In the wild days of 1996, when I got my hands on a computer (it cost about a year’s worth of my Dad’s salary, and nothing that I am would have been possible but for that sacrifice he made), I was enamored by the ease of content consumption on a computer.
In one year, I went from knowing nothing about the world, to interacting with hundreds of other people across the world, talking about different things, and experiencing new content every day. Ideas in the form of text, video (granted there wasn’t much back then), music. That desire to learn new things, and to “consume” content has not abated in the last decade and a half.
Last week, I was mentioning to a colleague that I had to “download” a particular album by a new artist since it was unavailable in the US (both iTunes, and in store), and the conversation moved to the ethics of doing such a thing.

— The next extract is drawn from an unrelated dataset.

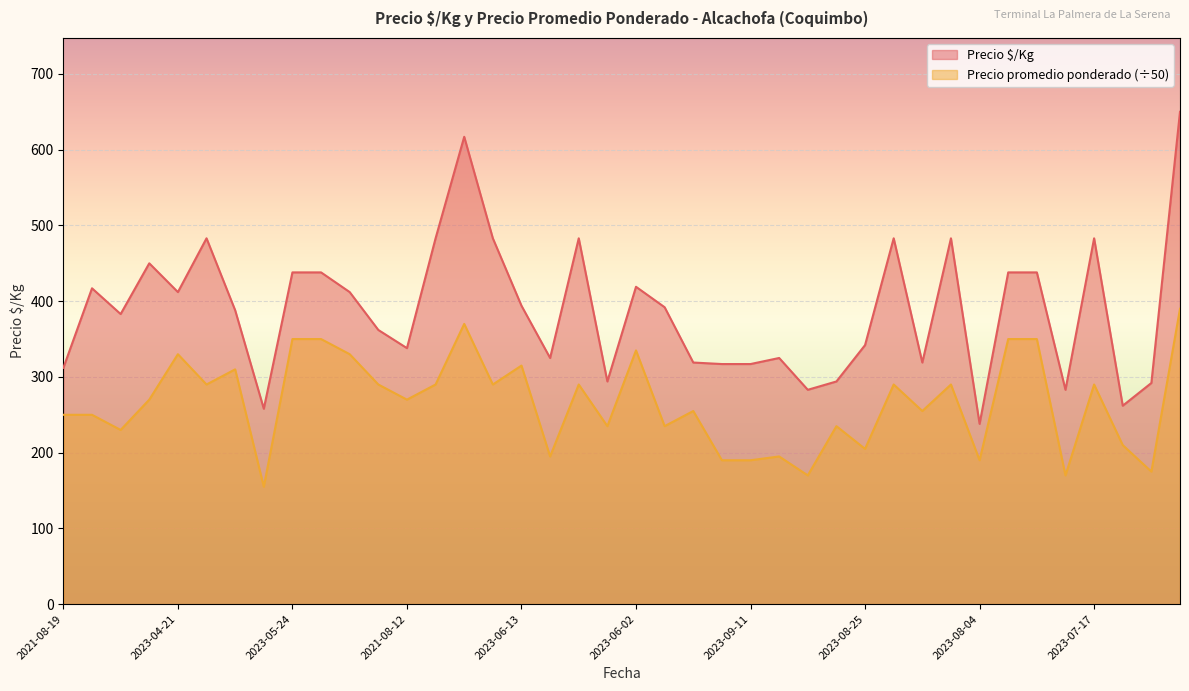

Is the value of Precio promedio ponderado at 2023-08-04 greater than the value of Precio $/Kg at 2023-04-21?

No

How can one, in the world today, justify “pirating” a song, when there is so many ways of getting, said product?
In my opinion, the cost of virtual goods (videos, movies, music, pod-casts, articles) are higher than their perceived value by the consumer.

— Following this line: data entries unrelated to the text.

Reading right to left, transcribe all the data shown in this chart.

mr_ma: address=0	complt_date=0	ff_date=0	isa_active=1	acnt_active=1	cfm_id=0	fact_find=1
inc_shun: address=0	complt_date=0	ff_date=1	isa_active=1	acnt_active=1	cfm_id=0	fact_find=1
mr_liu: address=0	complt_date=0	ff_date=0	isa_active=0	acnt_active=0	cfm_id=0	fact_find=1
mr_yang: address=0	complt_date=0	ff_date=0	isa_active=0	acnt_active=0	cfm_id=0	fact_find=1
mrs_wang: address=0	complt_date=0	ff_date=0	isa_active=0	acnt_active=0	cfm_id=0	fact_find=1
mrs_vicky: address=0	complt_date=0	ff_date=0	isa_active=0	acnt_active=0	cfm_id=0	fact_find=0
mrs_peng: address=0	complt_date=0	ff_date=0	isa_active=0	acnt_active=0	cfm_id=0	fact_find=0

With these images on the internet, the cost of storage, distribution, and revenue generation is almost zero. Yet an album is still priced around $10-$20. In such an environment, scarcity is pre-dominantly artificial, whether it created by DRM or regional restrictions or pricing schemes, only serve to fuel piracy.
In my case, I would have gladly paid for it on iTunes, but it wasn’t available there. It was available on Spotify, but of course, that is not available in Canada (it’s only been 3 years since the rest of the world has access to it). So my choice is between being denied access to content I’m willing to pay for, or fire up a browser, find the torrent, and download it. Guess which one I chose?
Fred Wilson, says it better than I can ever hope to (seems like he had a similar problem, and found the same solution):
I understand their muscle memory in terms of the scarcity business model. But restricting access to content is a bad business model in the age of a global network that costs practically nothing to distribute on.
We, humans are creative beings, and we will always seek the shortest, fastest, cheapest path to creative content. We can make it illegal, but we can’t stop people from reaching out to their fundamental impulses. Perhaps it is time we change the way we have organized how we make money from those impulses.